## [What you need to do]
Transcribe exactly everything in the data below from the line containing "text: (1687, 531) -> (1333, 173), moved" down to the line containing "line: (145, 1299)", both lines included and nothing further.

## [Source material]
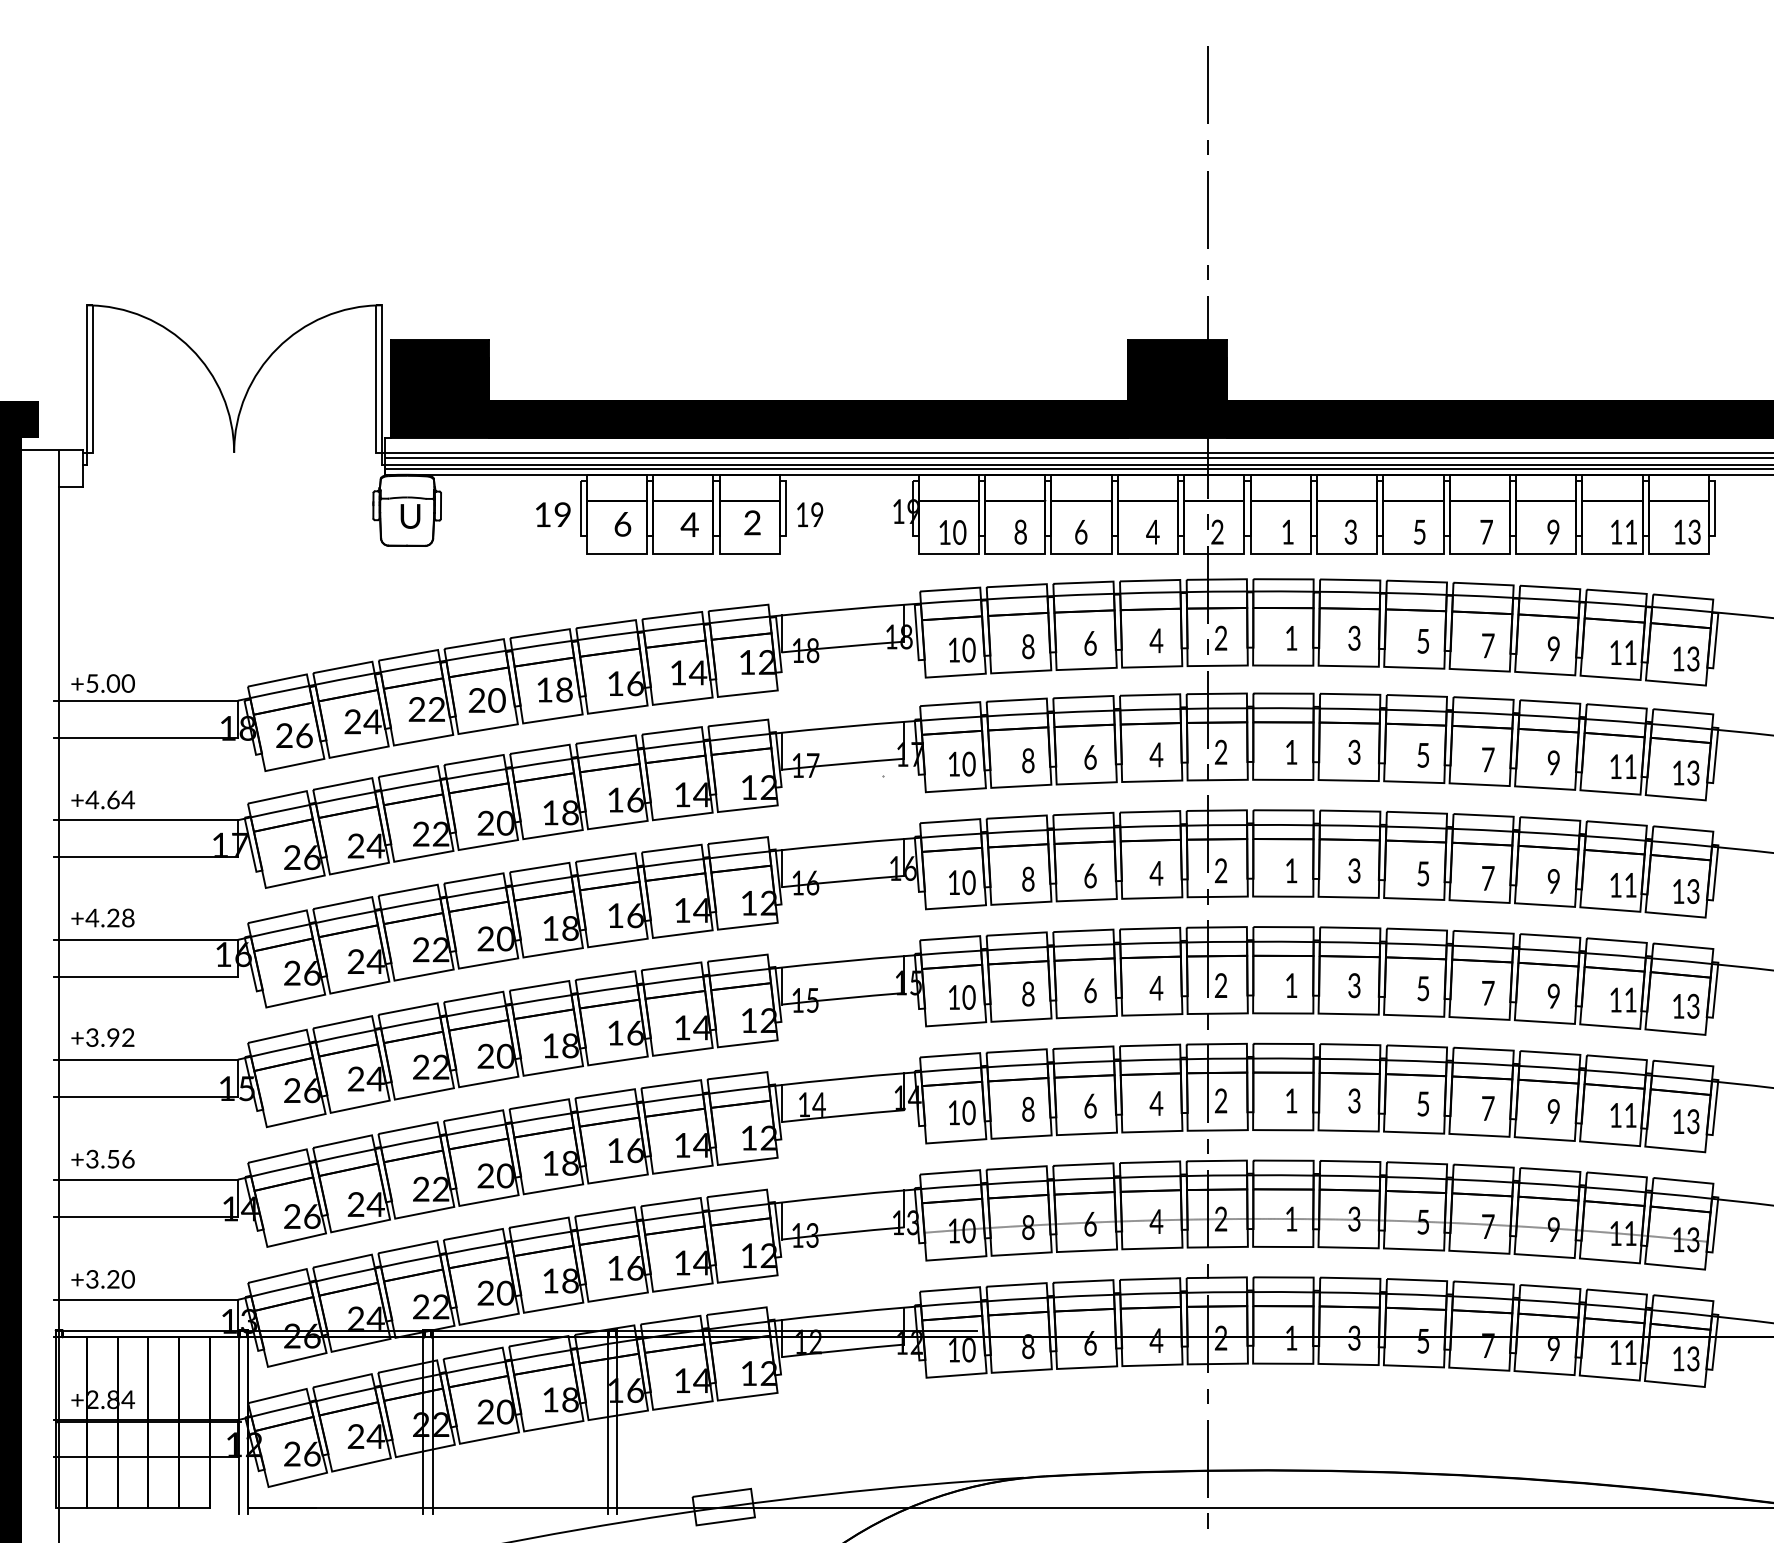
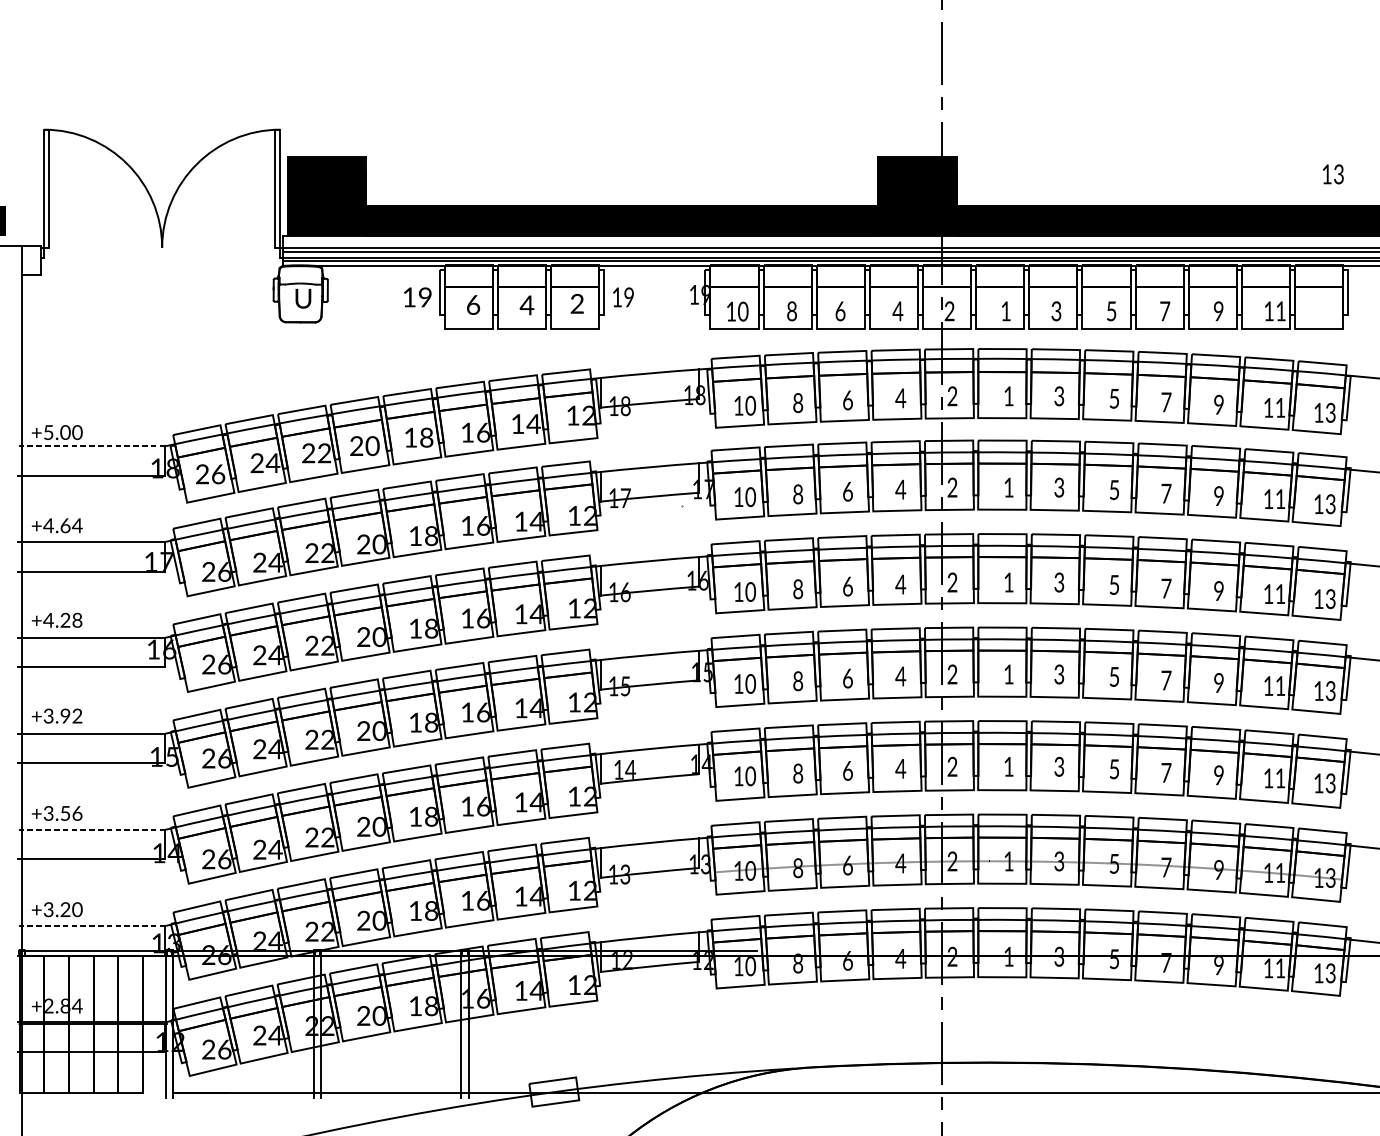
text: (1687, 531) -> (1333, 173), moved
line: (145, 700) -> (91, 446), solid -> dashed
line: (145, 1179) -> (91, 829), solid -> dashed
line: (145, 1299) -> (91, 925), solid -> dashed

...

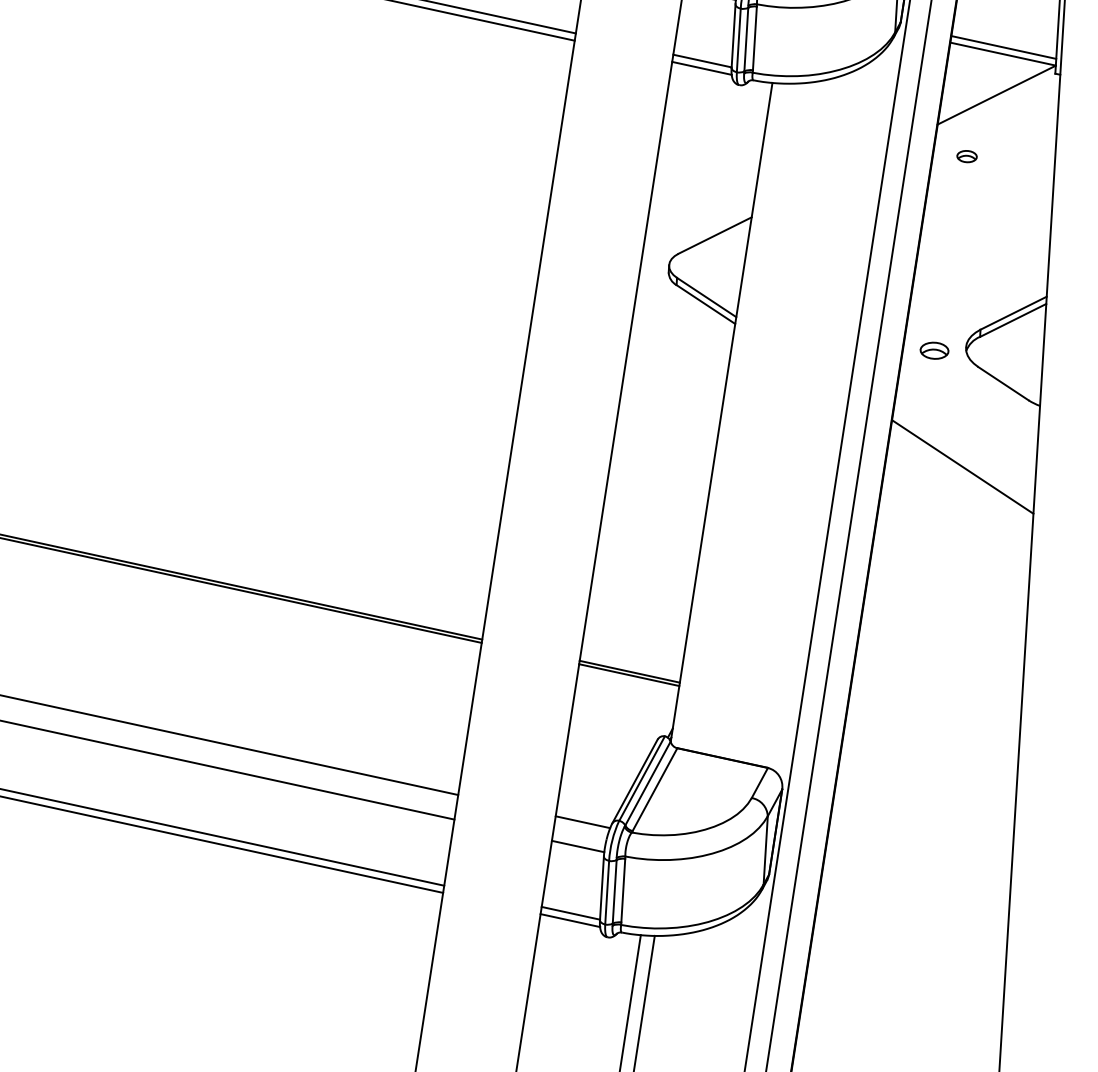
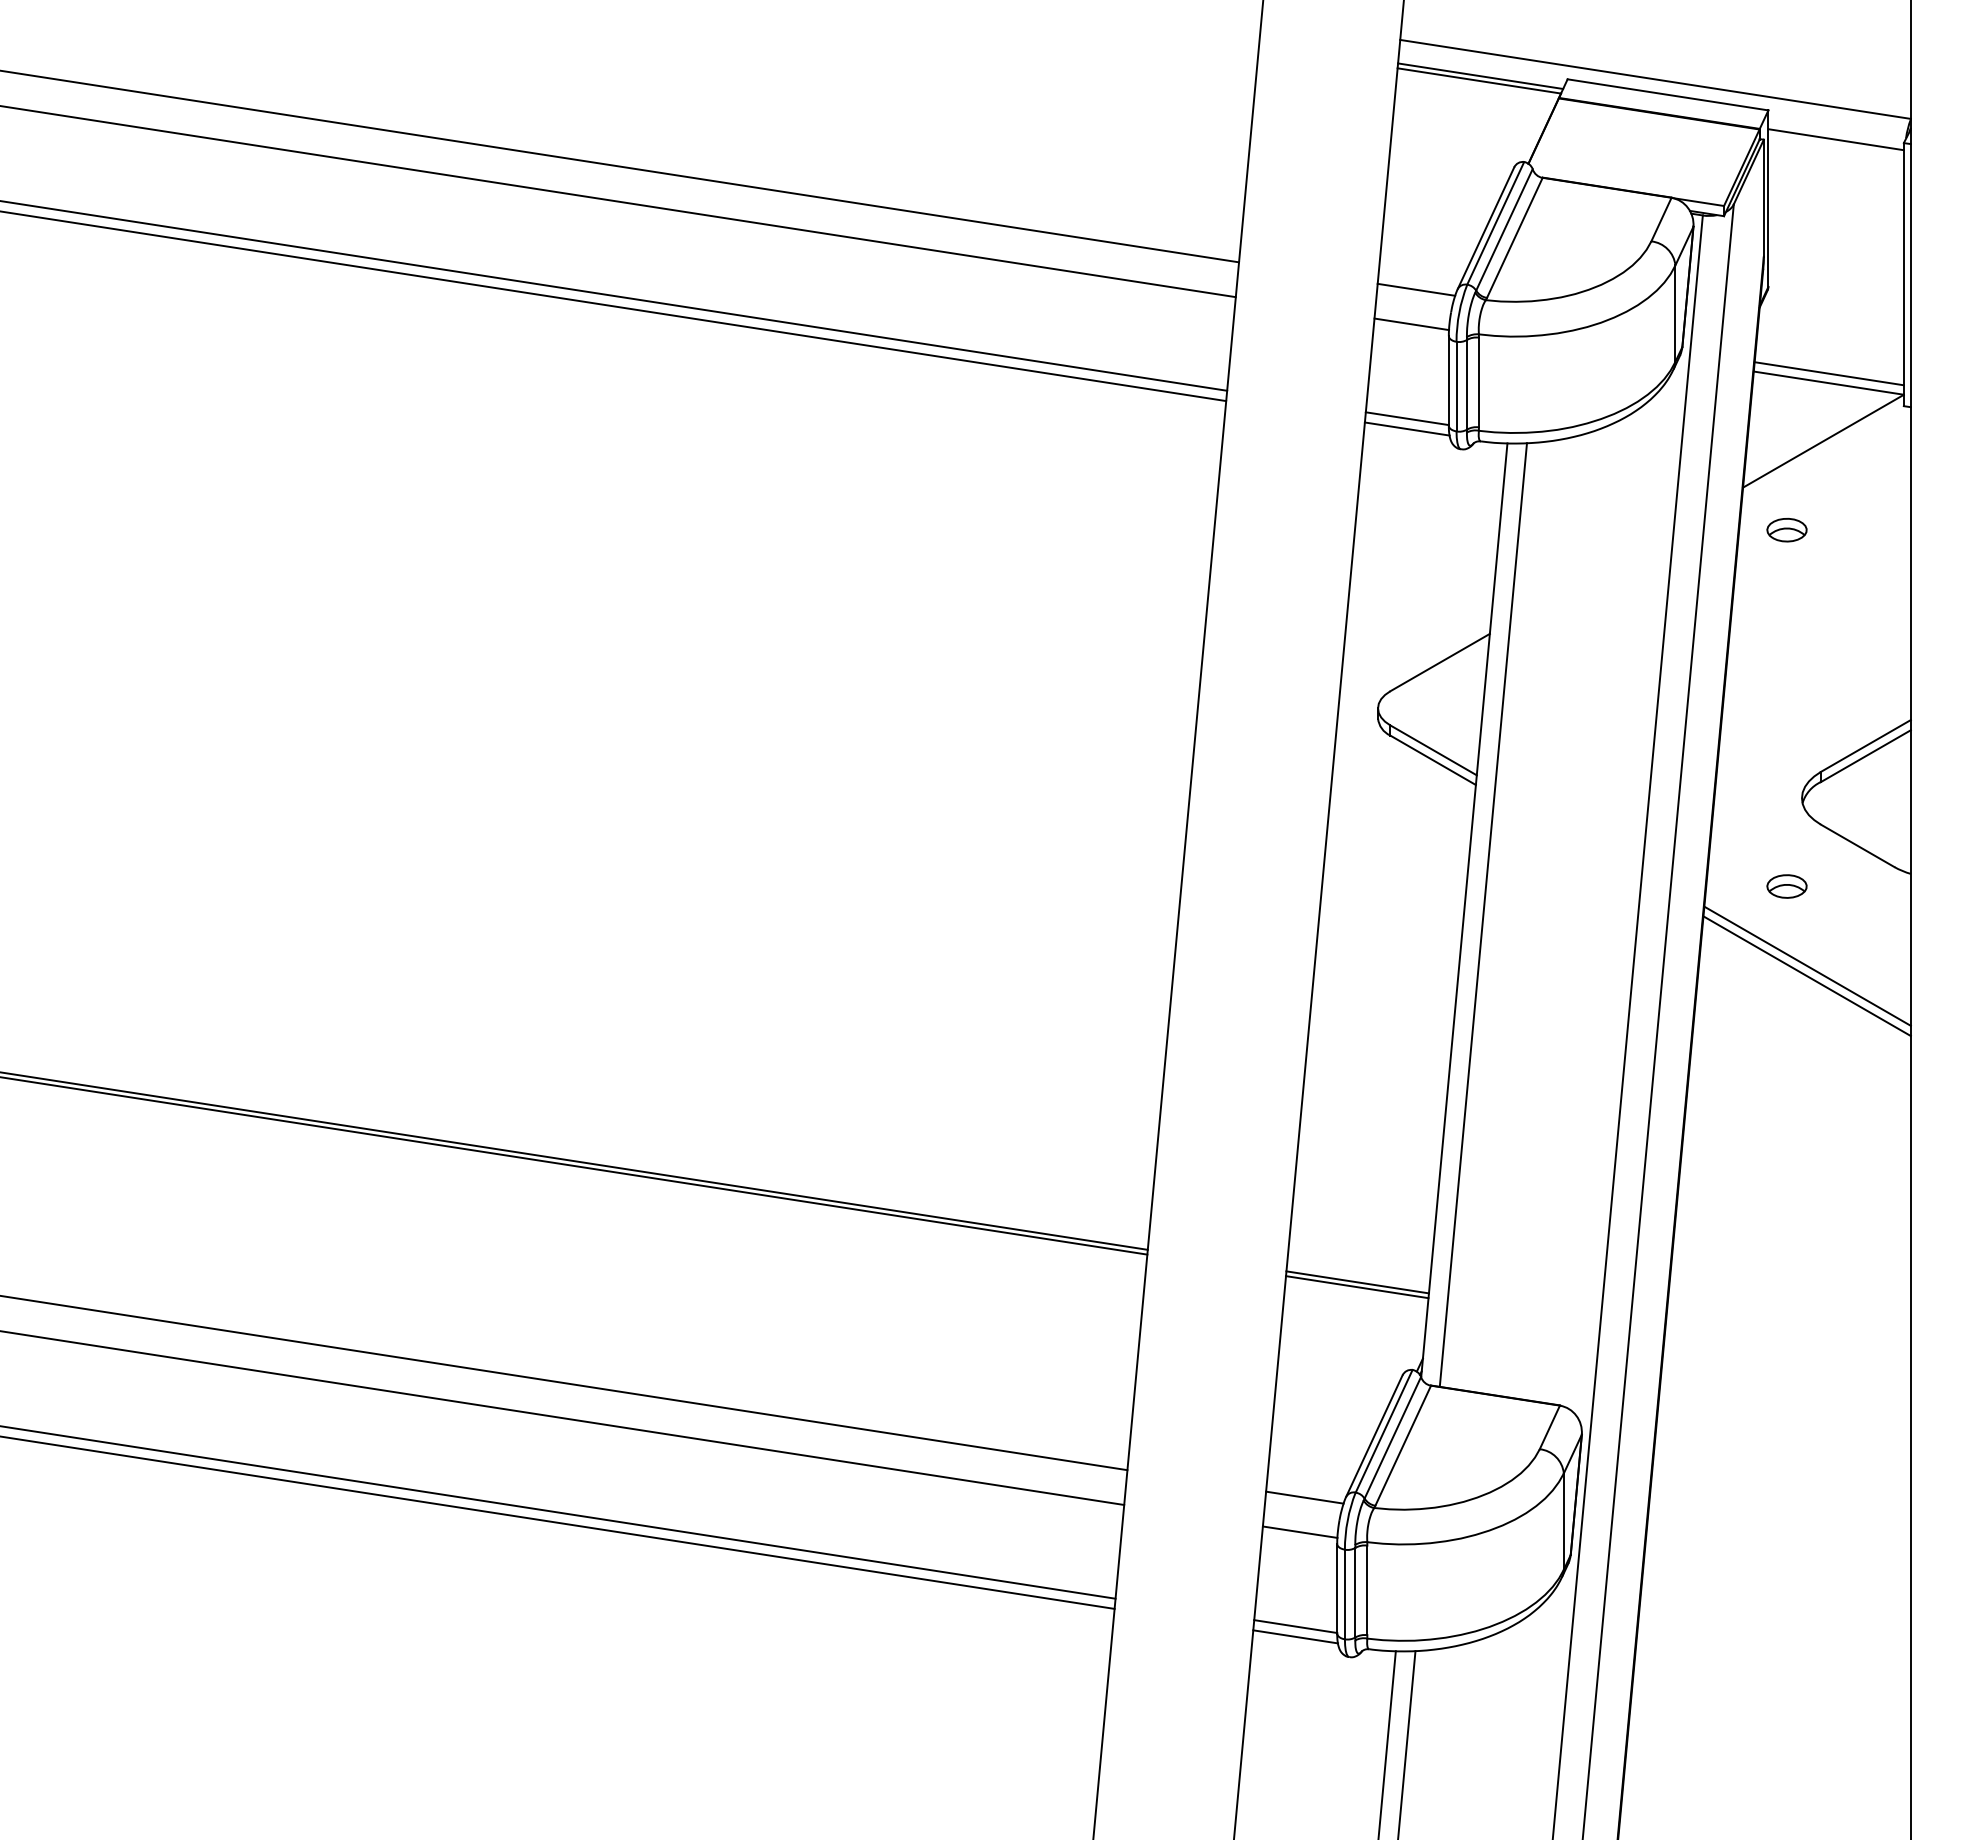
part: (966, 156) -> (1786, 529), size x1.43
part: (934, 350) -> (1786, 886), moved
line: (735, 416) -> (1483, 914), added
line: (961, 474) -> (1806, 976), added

## [Output for this exercise]
text: (1687, 531) -> (1333, 173), moved
line: (145, 700) -> (91, 446), solid -> dashed
line: (145, 1179) -> (91, 829), solid -> dashed
line: (145, 1299) -> (91, 925), solid -> dashed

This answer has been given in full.